Guam National Guard/The Guam Daily Post photo
HAGÅTÑA (The Guam Daily Post) — A new report by the U.S. Government Accountability Office indicates there are more challenges facing the proposed missile defense system for the island.
The report also includes never before publicly released information about the system’s deployment timeline.
The 42-page report was released May 22 to U.S. Rep. Mike Rogers, chair of the House Committee on Armed Services, and is titled “Missile Defense: DOD Faces Support Challenges for Defense of Guam.”
According to the report, as of August 2024, the Department of Defense had plans to distribute elements of an enhanced missile defense system known as the Guam Defense System, or GDS, across 16 sites on Guam.
The DOD plans to deploy the new GDS elements in phases, with the first deployment beginning in fiscal 2027 and the final GDS elements arriving by fiscal 2032, the report stated.
The Defense department will deploy this way to incrementally increase missile defense capability in Guam, according to the GAO.
It also said that a map showing the proposed locations on Guam for these missile defense elements as of August 2024 was omitted because DOD classified the map as secret.

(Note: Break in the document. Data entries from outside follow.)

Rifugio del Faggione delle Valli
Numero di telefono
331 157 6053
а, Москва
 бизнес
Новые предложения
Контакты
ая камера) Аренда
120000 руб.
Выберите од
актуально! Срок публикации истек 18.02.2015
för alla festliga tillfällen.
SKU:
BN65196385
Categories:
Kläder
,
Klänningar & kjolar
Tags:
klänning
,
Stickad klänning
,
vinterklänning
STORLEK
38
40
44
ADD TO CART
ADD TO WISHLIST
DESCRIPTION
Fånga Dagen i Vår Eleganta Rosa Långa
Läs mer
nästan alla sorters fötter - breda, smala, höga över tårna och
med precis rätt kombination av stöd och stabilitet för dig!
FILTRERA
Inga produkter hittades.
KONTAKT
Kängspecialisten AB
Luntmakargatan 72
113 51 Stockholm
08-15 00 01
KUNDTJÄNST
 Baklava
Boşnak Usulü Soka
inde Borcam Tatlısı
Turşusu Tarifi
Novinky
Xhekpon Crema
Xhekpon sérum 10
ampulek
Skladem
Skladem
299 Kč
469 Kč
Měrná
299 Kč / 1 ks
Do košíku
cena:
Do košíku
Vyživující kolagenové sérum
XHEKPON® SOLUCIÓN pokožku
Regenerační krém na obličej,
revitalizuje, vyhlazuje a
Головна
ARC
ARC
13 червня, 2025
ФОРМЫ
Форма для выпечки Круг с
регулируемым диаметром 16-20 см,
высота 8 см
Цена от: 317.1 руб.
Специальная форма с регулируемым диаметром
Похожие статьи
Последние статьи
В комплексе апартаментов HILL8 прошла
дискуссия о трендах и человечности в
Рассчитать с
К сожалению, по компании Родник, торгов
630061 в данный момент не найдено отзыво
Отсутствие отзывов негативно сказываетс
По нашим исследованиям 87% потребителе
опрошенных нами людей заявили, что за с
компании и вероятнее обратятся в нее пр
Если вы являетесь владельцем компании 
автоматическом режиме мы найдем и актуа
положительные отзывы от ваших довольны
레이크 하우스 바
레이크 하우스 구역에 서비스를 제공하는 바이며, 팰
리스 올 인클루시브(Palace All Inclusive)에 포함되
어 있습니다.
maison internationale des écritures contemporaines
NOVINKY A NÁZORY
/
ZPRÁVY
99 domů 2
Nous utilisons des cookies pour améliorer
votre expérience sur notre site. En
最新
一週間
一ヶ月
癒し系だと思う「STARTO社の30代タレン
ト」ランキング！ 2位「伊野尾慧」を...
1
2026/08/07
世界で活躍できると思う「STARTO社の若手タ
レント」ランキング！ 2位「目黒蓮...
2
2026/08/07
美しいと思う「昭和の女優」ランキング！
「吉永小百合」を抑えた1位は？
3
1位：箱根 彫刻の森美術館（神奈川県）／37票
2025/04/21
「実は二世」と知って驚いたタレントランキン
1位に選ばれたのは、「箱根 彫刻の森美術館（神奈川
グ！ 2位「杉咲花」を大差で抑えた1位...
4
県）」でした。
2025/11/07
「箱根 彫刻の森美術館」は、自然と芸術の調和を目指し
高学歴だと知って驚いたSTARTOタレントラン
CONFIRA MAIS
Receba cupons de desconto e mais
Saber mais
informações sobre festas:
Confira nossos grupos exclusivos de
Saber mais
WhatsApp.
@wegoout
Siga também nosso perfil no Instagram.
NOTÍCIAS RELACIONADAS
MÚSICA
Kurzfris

For the report to the House Armed Services Committee, the GAO said its purpose was twofold: to assess the extent to which DOD has developed an organizational structure for overseeing and sustaining the GDS, and plans for supporting future missile defense units in Guam.
The GAO said the Defense department designated the U.S. Army as the service acquisition executive for the system, and the undersecretary of the Navy as the lead senior defense official for Guam.
But the GAO also found that while DOD has established an organizational structure to oversee and sustain the GDS, “there are unresolved challenges that could hamper the success of DOD’s efforts.”
The GAO found that:
DOD lacks a strategy that outlines how and when responsibilities for operating and sustaining GDS elements will transfer to their lead organizations.
The Army does not have a long-term strategy for integrating with the other military services in Guam to coordinate Army construction and installation support needed to support GDS and personnel.
The GAO recommend that the secretary of Defense:
• Direct relevant military components to develop strategies with a timeline and a plan for transferring responsibilities to lead organizations,
• Integrate the Army with bases in Guam, and
• Determine personnel requirements and deployment schedules for GDS personnel.
Another recommendation was classified as “secret” and was not included in the unclassified release.
The GAO said DOD concurred with all four of its recommendations.